夏寧帶著兩個孩子及兩名奶孃同坐一車。
因為至少幾年內不會回來,且進京後吉凶難卜,夏寧問過身邊幾名婢女意見,將家人在錦凌州的春竹,有贖身意向的蜜荷、芋圓放出府。
送了春竹三百兩銀子,一套頭面;蜜荷、芋圓各五十兩,當作她們日後嫁妝。哪怕臨別時,三人哭得死去活來難分難解,但有緣相聚無緣則散,再捨不得也只能各奔前程。
至於奶孃,是夏寧覺得身邊不需要這麼多人。雙胞胎兒子吃住一塊,兩名奶孃輪番照顧,加上琴心三人幫襯,足夠了。
春竹走了,甜糕和山藥都是活潑的。說笑、探聽訊息,兩個加起來嘰嘰喳喳,不遜於春竹。就是要辛苦琴心一些,作為貼身婢女,樣樣要管,事事操心。
東院除了小霜、紅茵,司婉清也打發掉好幾個婢女嬤嬤。段夫人準備到京城立足穩定後,再往各房添置人手。

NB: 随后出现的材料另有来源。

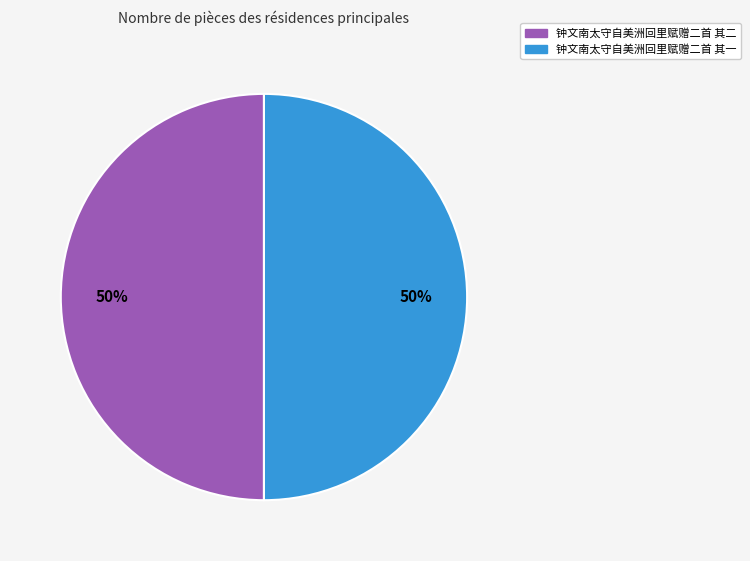

Approximately how many times larger is the value at 钟文南太守自美洲回里赋赠二首 其二 compared to 钟文南太守自美洲回里赋赠二首 其一?

1.0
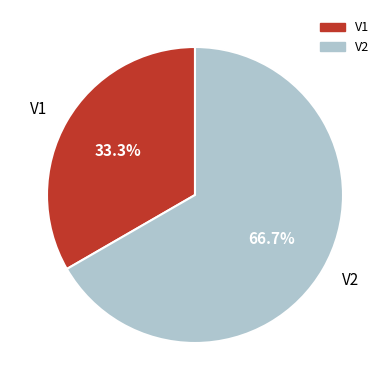

Between V2 and V1, which is larger?

V2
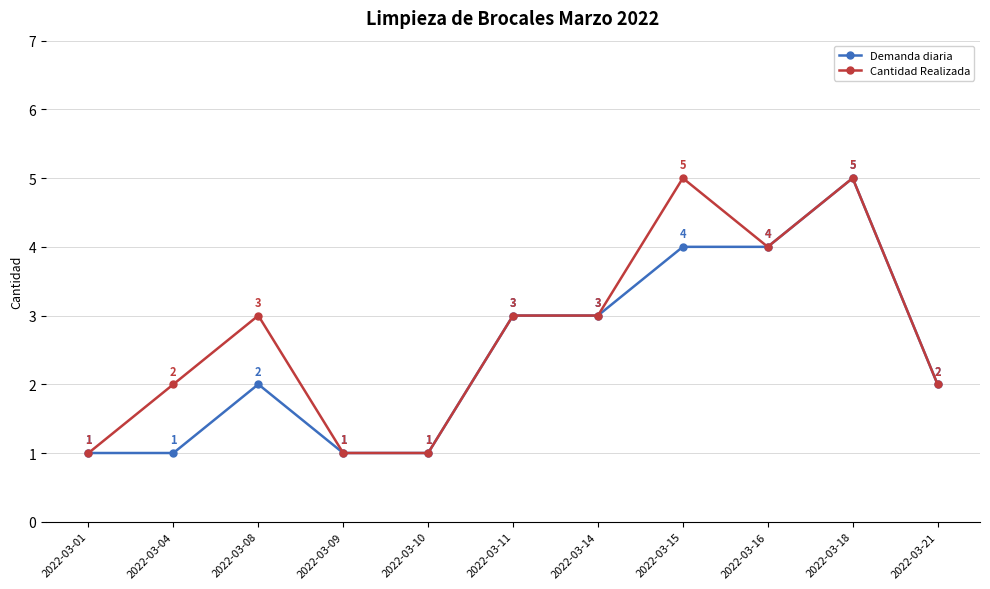

At which category does Cantidad Realizada reach its first local peak?

2022-03-08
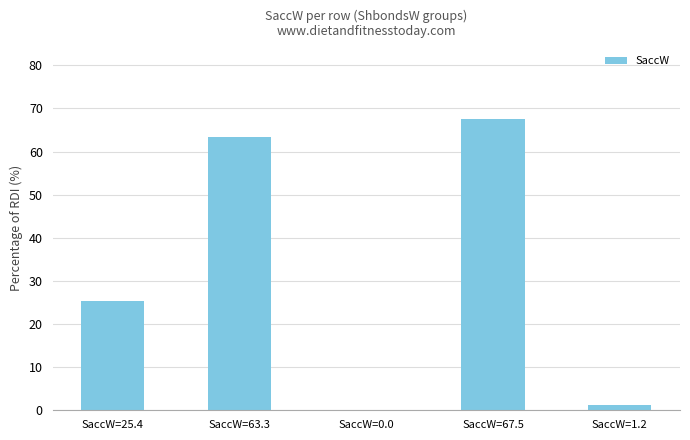

Where is the data nearest to the value 33?

SaccW=25.4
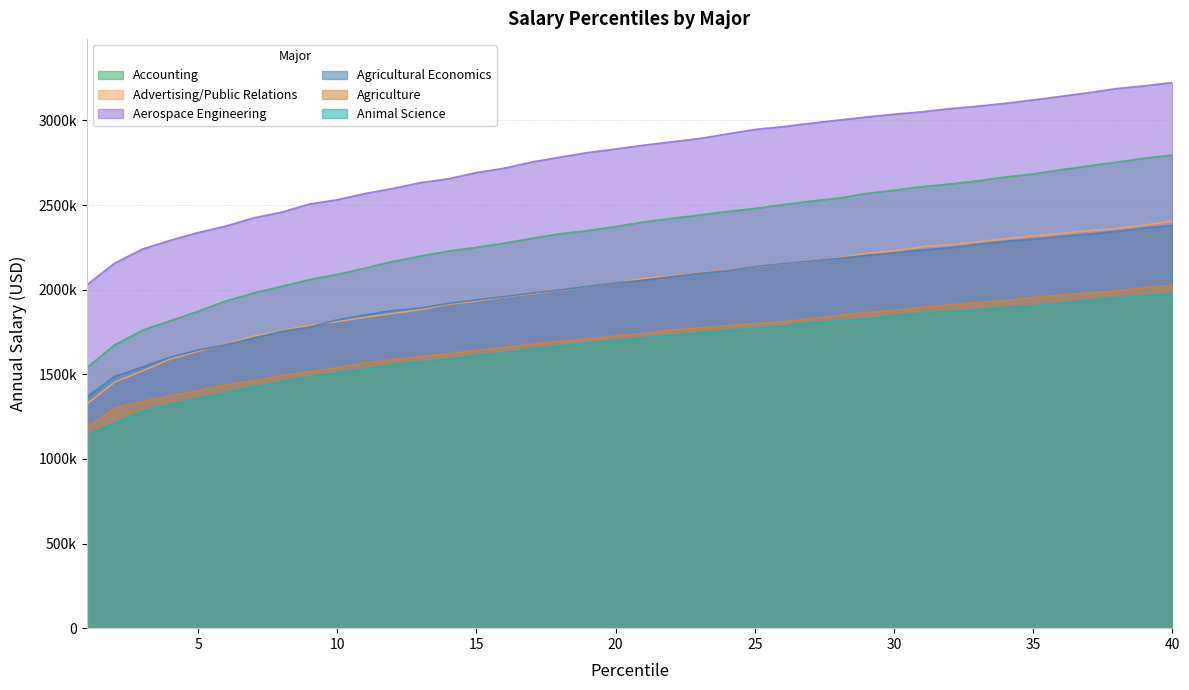

What value does the Animal Science series have at 34, to the nearest 10?

1894590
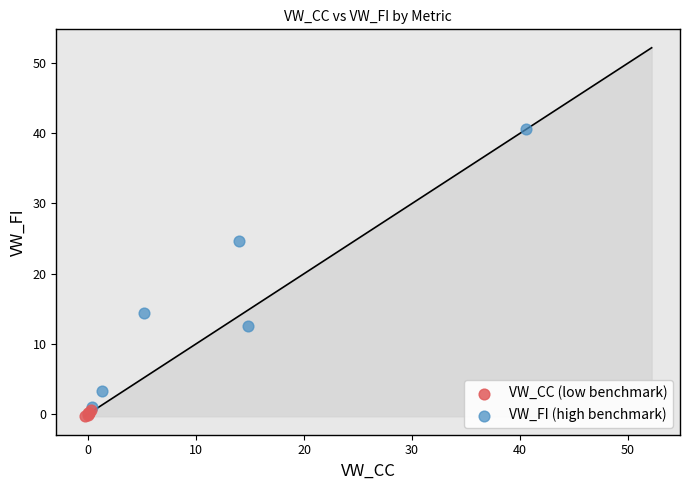

Which series contains the lowest Y value?

VW_CC (low benchmark)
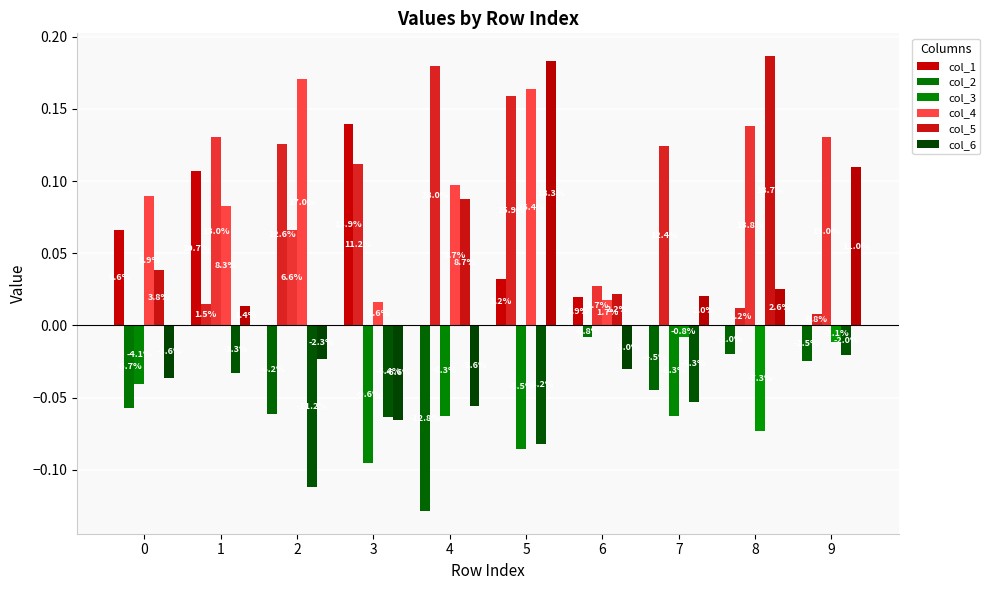

Which series has the widest spread of values?

col_5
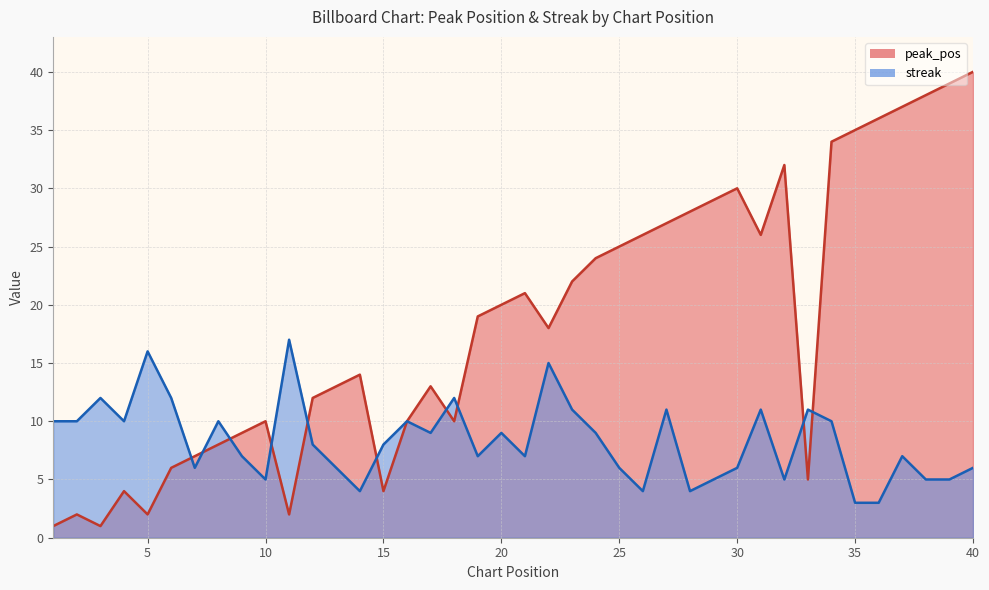

Where is peak_pos nearest to the value 20?

20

別的不說,至少熟悉京城環境的人要招募,不然門也不方便出。
京城貴人多如牛毛,據說出門隨便丟粒石子,也能砸中一位勳爵官吏。段府新貴,還是當今別有用心賞賜的有名無實侯爺,入京後可要小心謹慎。
離別愁緒籠罩眾人頭頂。
再怎麼說也是生活了多年的家,上至段老爺段夫人,下到婢女嬤嬤,無一不戀戀不捨。
只有夏寧,對錦凌州沒歸宿感。有夫君孩子在的地方,便是她的家。唯一犯愁的,只是她爹日後來看望她更加不容易了。
車輪轆轆轉動。
踏上旅程不到半刻,兩個孩子哭聲響起來,魔音貫耳。於是誰還顧得上背井離鄉之愁,夏寧身邊的人,忙不迭圍著兩位小少爺轉。
段元睿聽到吵鬧,縱馬過來看了一眼,笑道:“這兩個皮猴子,一看便是長大會折磨人的,沒有他們哥哥懂事。”
夏寧聽了這話可不樂意。都是她生的,意思是說司婉清帶得好,她帶得不好。剛要反駁,只見官道煙塵滾滾,後面追來一隊車馬。
前頭不過是輛半新不舊青帷馬車。隨行雖有家丁相護,但從馬車、輜車來看,簡樸透著一股寒酸氣,不知是哪家女眷。
段府載重多,行得慢,段元睿便指揮手下往路邊讓了讓,等對方先過去。
但那車隊卻沒有越過他們的意思,不疾不徐,跟在他們車隊後。段家走他們便走,段家歇他們也停。
段元睿挑挑眉,對這陌生的車隊略上了心。
不過對方沒表現出惡意,想來是擔心旅程不順,欲借他們的聲勢壯膽,就沒管他們。待得晌午,在路邊歇息吃乾糧,果見對方車隊派出一位青衣老嬤嬤,過來主動搭訕。
“敢問公子一行是誰家?我家姑娘乃臨近州府通判之女,奉旨上京待選。隨行人手單薄,這一路荒野難行,不知能否結伴,路上也好借些庇護?”
段元睿聞言,奇怪地打量對方一眼。
“待選?我怎麼沒聽說朝廷要選秀?”
青衣嬤嬤略不自在。
“是宮中貴人採選女官、女侍,不是正式選秀,所以……”
段元睿頓時明白了。
這種非正式的小選,都是挑些各州縣下官之女充塞宮室。稍微有財勢的人家,都捨不得送女兒入宮。只有那旁支孤女,不受寵的庶女才會被送去。
圖個萬一,這沒什麼用的女兒若在宮裡熬出頭了呢,也能恩蔭家族,穩賺不賠。